start Extract provided

# Sulcata babies for sale michigan



## alex_matthews

Does anyone know anyone that has any baby or young Sulcatas for sale in Michigan?


----------



## wellington

Where are you located in Michigan? There are always babies for sale on CL in the Grand Rapids and Flint area. If you don't mind driving to Illinois, there are usually some in the Chicago CL


----------



## Tom

PM member KBaker. He's a great guy and he starts his babies right.


----------



## cat47997

Tom said:


> PM member KBaker. He's a great guy and he starts his babies right.



Tom, hello, I am new and looking to get a Sulcata, could you tell me how i can get ahold of KBaker, and where in Michigan he is located? or where there are reputable breeders in michigan?
Thanks!


----------



## T33's Torts

*Re: RE: Sulcata babies for sale michigan*



cat47997 said:


> Tom said:
> 
> 
> 
> PM member KBaker. He's a great guy and he starts his babies right.
> 
> 
> 
> 
> Tom, hello, I am new and looking to get a Sulcata, could you tell me how i can get ahold of KBaker, and where in Michigan he is located? or where there are reputable breeders in michigan?
> Thanks!
Click to expand...


Go to your PM tab and fill in KBaker in the recipients. I'm not sure about this person in particular but most accounts have a location.


----------

end Extract provided
start Records provided

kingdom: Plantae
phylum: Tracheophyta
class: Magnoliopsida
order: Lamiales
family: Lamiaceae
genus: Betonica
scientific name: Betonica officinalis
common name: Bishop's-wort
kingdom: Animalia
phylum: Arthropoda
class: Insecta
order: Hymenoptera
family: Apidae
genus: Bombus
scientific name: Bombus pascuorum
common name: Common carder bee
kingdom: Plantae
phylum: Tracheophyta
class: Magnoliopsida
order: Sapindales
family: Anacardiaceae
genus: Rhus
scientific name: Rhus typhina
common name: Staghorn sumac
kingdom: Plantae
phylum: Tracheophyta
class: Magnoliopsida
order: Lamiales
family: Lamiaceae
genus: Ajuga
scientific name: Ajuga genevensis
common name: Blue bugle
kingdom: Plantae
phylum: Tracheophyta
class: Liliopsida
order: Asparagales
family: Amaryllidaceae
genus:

end Records provided

● What this exercise asks:
A) List the username of each poster in the Sulcata thread, in the order they first post.
B) Repeat the passage of the Sulcata thread starting with "Click to expand..." and going on through "have a location.".

● Expected outputs:
A)
alex_matthews
wellington
Tom
cat47997
T33's Torts

B)
Click to expand...


Go to your PM tab and fill in KBaker in the recipients. I'm not sure about this person in particular but most accounts have a location.